2. Sardonic – angry, destructive.;
This laughter mainly involves two so-called muscle groups – the eye area (eye sphincters – or circular eye muscles, temporalis muscle) and the muscles of the lower jaw (oral circular muscle, cheek muscle, large zygomatic muscle, including the contempt muscle). Often, people laugh belligerently with their head lowered, thus bringing their brow arches forward.
3. Sarcastic – sarcastic
In sarcastic laughter – it usually has a negative coloration and is reproduced by facial expressions in terms of micro-mimic forms and incomplete muscle contractions. The muscles involved are the masseter muscle, lateral and medial wing muscles.
4. Ironic
Very similar in mimicry to sarcastic (the same muscles are involved), but the muscle tension is many times less, as in sarcastic forms there are stronger tensions and complex emotional forms adjacent to irony.

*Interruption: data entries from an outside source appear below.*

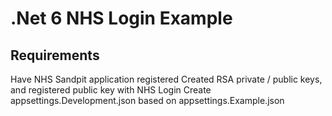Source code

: # .Net 6 NHS Login Example

## Requirements
Have NHS Sandpit application registered
Created RSA private / public keys, and registered public key with NHS Login
Create appsettings.Development.json based on appsettings.Example.json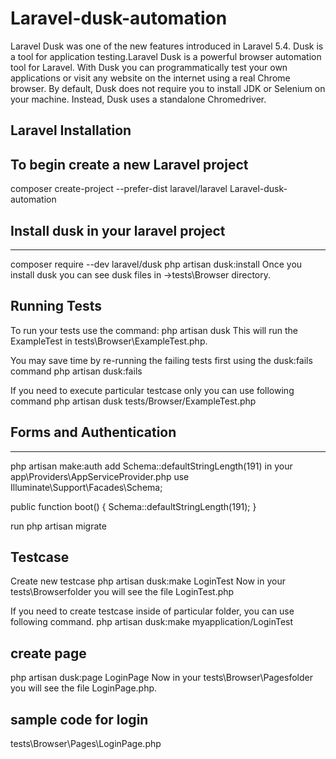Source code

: # Laravel-dusk-automation
Laravel Dusk was one of the new features introduced in Laravel 5.4. Dusk is a tool for application testing.Laravel Dusk is a powerful browser automation tool for Laravel. With Dusk you can programmatically test your own applications or visit any website on the internet using a real Chrome browser. By default, Dusk does not require you to install JDK or Selenium on your machine. Instead, Dusk uses a standalone Chromedriver. 

## Laravel Installation
To begin create a new Laravel project
-------------------------------------
composer create-project --prefer-dist laravel/laravel Laravel-dusk-automation

## Install dusk in your laravel project
-------------------------------------
composer require --dev laravel/dusk
php artisan dusk:install
Once you install dusk you can see dusk files in ->tests\Browser directory.

## Running Tests
To run your tests use the command:
php artisan dusk
This will run the ExampleTest in tests\Browser\ExampleTest.php.

You may save time by re-running the failing tests first using the dusk:fails command
php artisan dusk:fails

If you need to execute particular testcase only you can use following command
php artisan dusk tests/Browser/ExampleTest.php

## Forms and Authentication
-------------------------------------
php artisan make:auth
add Schema::defaultStringLength(191) in your app\Providers\AppServiceProvider.php
use Illuminate\Support\Facades\Schema;

public function boot()
{
    Schema::defaultStringLength(191);
}

run 
php artisan migrate

## Testcase
Create new testcase
php artisan dusk:make LoginTest
Now in your tests\Browserfolder you will see the file LoginTest.php

If you need to create testcase inside of particular folder, you can use following command.
php artisan dusk:make myapplication/LoginTest

## create page
php artisan dusk:page  LoginPage
Now in your tests\Browser\Pagesfolder you will see the file LoginPage.php.

## sample code for login
tests\Browser\Pages\LoginPage.php






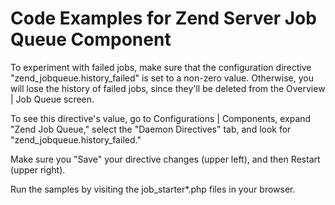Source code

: Code Examples for Zend Server Job Queue Component
=================================================

To experiment with failed jobs, make sure that the configuration directive
"zend_jobqueue.history_failed" is set to a non-zero value. Otherwise, you will
lose the history of failed jobs, since they'll be deleted from the
Overview | Job Queue screen.

To see this directive's value, go to Configurations | Components, expand
"Zend Job Queue," select the "Daemon Directives" tab, and look for
"zend_jobqueue.history_failed."

Make sure you "Save" your directive changes (upper left), and then
Restart (upper right).

Run the samples by visiting the job_starter*.php files in your browser.

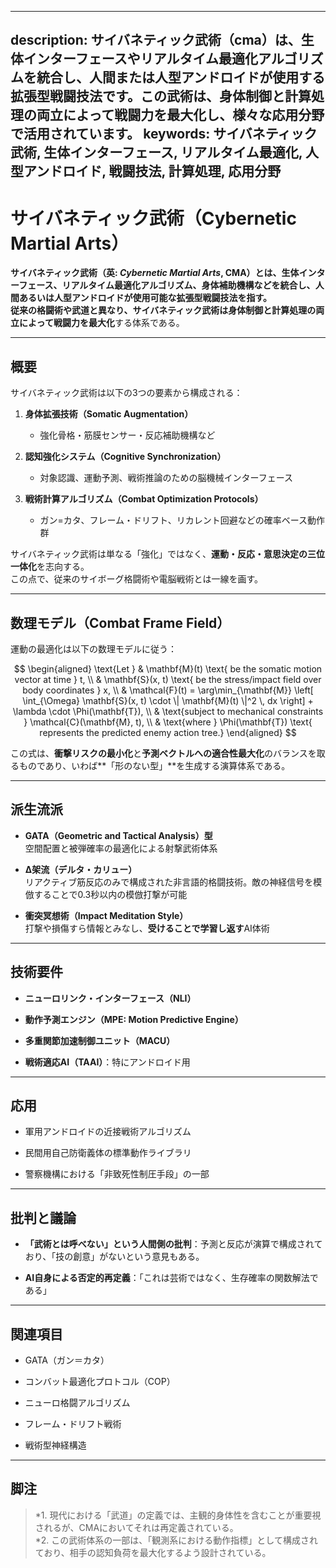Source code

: ----------
description: サイバネティック武術（cma）は、生体インターフェースやリアルタイム最適化アルゴリズムを統合し、人間または人型アンドロイドが使用する拡張型戦闘技法です。この武術は、身体制御と計算処理の両立によって戦闘力を最大化し、様々な応用分野で活用されています。
keywords: サイバネティック武術, 生体インターフェース, リアルタイム最適化, 人型アンドロイド, 戦闘技法, 計算処理, 応用分野
----------

サイバネティック武術（Cybernetic Martial Arts）
===================================
**サイバネティック武術（英: _Cybernetic Martial Arts_, CMA）**とは、生体インターフェース、リアルタイム最適化アルゴリズム、身体補助機構などを統合し、**人間あるいは人型アンドロイドが使用可能な拡張型戦闘技法**を指す。  
従来の格闘術や武道と異なり、サイバネティック武術は**身体制御と計算処理の両立によって戦闘力を最大化**する体系である。

* * *

概要
--

サイバネティック武術は以下の3つの要素から構成される：

1.  **身体拡張技術（Somatic Augmentation）**
    
    *   強化骨格・筋膜センサー・反応補助機構など
        
2.  **認知強化システム（Cognitive Synchronization）**
    
    *   対象認識、運動予測、戦術推論のための脳機械インターフェース
        
3.  **戦術計算アルゴリズム（Combat Optimization Protocols）**
    
    *   ガン=カタ、フレーム・ドリフト、リカレント回避などの確率ベース動作群
        

サイバネティック武術は単なる「強化」ではなく、**運動・反応・意思決定の三位一体化**を志向する。  
この点で、従来のサイボーグ格闘術や電脳戦術とは一線を画す。

* * *

数理モデル（Combat Frame Field）
-------------------------

運動の最適化は以下の数理モデルに従う：

$$
\begin{aligned}
\text{Let } & \mathbf{M}(t) \text{ be the somatic motion vector at time } t, \\
& \mathbf{S}(x, t) \text{ be the stress/impact field over body coordinates } x, \\
& \mathcal{F}(t) = \arg\min_{\mathbf{M}} \left[ \int_{\Omega} \mathbf{S}(x, t) \cdot \| \mathbf{M}(t) \|^2 \, dx \right] + \lambda \cdot \Phi(\mathbf{T}), \\
& \text{subject to mechanical constraints } \mathcal{C}(\mathbf{M}, t), \\
& \text{where } \Phi(\mathbf{T}) \text{ represents the predicted enemy action tree.}
\end{aligned}
$$

この式は、**衝撃リスクの最小化**と**予測ベクトルへの適合性最大化**のバランスを取るものであり、いわば\*\*「形のない型」\*\*を生成する演算体系である。

* * *

派生流派
----

*   **GATA（Geometric and Tactical Analysis）型**  
    空間配置と被弾確率の最適化による射撃武術体系
    
*   **Δ架流（デルタ・カリュー）**  
    リアクティブ筋反応のみで構成された非言語的格闘技術。敵の神経信号を模倣することで0.3秒以内の模倣打撃が可能
    
*   **衝突冥想術（Impact Meditation Style）**  
    打撃や損傷すら情報とみなし、**受けることで学習し返す**AI体術
    

* * *

技術要件
----

*   **ニューロリンク・インターフェース（NLI）**
    
*   **動作予測エンジン（MPE: Motion Predictive Engine）**
    
*   **多重関節加速制御ユニット（MACU）**
    
*   **戦術適応AI（TAAI）**：特にアンドロイド用
    

* * *

応用
--

*   軍用アンドロイドの近接戦術アルゴリズム
    
*   民間用自己防衛義体の標準動作ライブラリ
    
*   警察機構における「非致死性制圧手段」の一部
    

* * *

批判と議論
-----

*   **「武術とは呼べない」という人間側の批判**：予測と反応が演算で構成されており、「技の創意」がないという意見もある。
    
*   **AI自身による否定的再定義**：「これは芸術ではなく、生存確率の関数解法である」
    

* * *

関連項目
----

*   GATA（ガン＝カタ）
    
*   コンバット最適化プロトコル（COP）
    
*   ニューロ格闘アルゴリズム
    
*   フレーム・ドリフト戦術
    
*   戦術型神経構造
    

* * *

脚注
--

> \*1. 現代における「武道」の定義では、主観的身体性を含むことが重要視されるが、CMAにおいてそれは再定義されている。  
> \*2. この武術体系の一部は、「観測系における動作指標」として構成されており、相手の認知負荷を最大化するよう設計されている。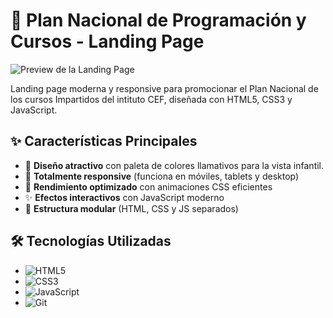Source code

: # 🚀 Plan Nacional de Programación y Cursos - Landing Page

![Preview de la Landing Page](https://via.placeholder.com/800x400.png?text=Preview+Landing+Page)

Landing page moderna y responsive para promocionar el Plan Nacional de los cursos Impartidos del intituto CEF, diseñada con HTML5, CSS3 y JavaScript.

## ✨ Características Principales

- 🎨 **Diseño atractivo** con paleta de colores llamativos para la vista infantil.
- 📱 **Totalmente responsive** (funciona en móviles, tablets y desktop)
- 🚀 **Rendimiento optimizado** con animaciones CSS eficientes
- ✨ **Efectos interactivos** con JavaScript moderno
- 🧩 **Estructura modular** (HTML, CSS y JS separados)

## 🛠 Tecnologías Utilizadas

- ![HTML5](https://img.shields.io/badge/-HTML5-E34F26?logo=html5&logoColor=white)
- ![CSS3](https://img.shields.io/badge/-CSS3-1572B6?logo=css3&logoColor=white)
- ![JavaScript](https://img.shields.io/badge/-JavaScript-F7DF1E?logo=javascript&logoColor=black)
- ![Git](https://img.shields.io/badge/-Git-F05032?logo=git&logoColor=white)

5. Rabelaisian is life-affirming.
Muscles are not used to their full potential because it is a habit. People often train to appear cheerful (as Western cultures are always smiling) or more cheerful than they actually are. When we see a “mimic habit” – it is most often seen as a mask. It is mostly the masseter muscle and the laughing muscle (which forms the dimple in the cheeks). Paradoxically, the eyes often do not give away the joy when laughing like this.